▶ **Recorded data**:
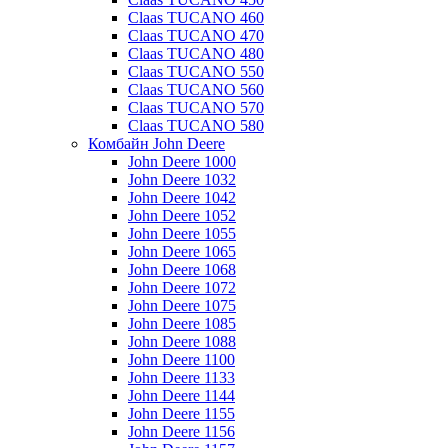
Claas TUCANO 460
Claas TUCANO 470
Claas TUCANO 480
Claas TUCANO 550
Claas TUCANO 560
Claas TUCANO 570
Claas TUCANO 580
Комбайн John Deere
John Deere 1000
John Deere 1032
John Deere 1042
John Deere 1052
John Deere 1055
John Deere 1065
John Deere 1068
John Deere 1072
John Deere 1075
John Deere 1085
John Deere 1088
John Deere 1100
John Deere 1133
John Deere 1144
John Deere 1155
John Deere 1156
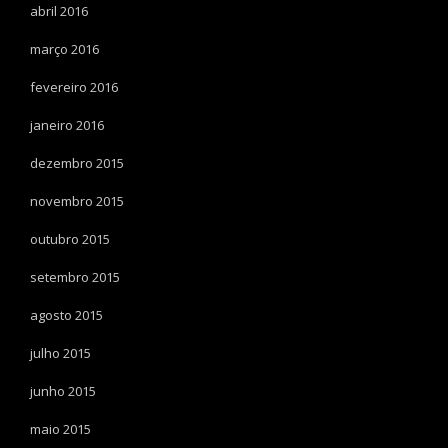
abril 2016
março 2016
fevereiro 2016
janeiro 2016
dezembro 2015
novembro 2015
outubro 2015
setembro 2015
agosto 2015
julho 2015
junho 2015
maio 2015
...
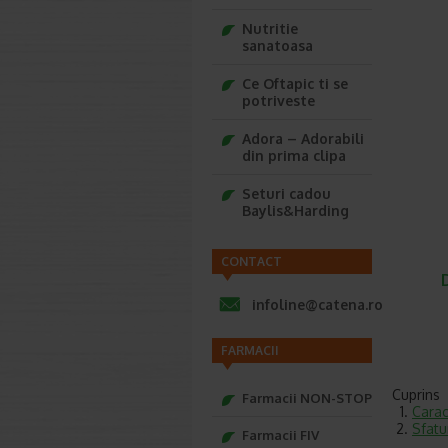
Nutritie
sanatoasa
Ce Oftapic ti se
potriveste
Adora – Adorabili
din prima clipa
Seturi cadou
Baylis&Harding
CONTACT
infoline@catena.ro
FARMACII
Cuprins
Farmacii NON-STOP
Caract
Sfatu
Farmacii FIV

▶ **Work item**:
Make a copy of each line in the records that has the word "Claas".

▶ **Task result**:
Claas TUCANO 460
Claas TUCANO 470
Claas TUCANO 480
Claas TUCANO 550
Claas TUCANO 560
Claas TUCANO 570
Claas TUCANO 580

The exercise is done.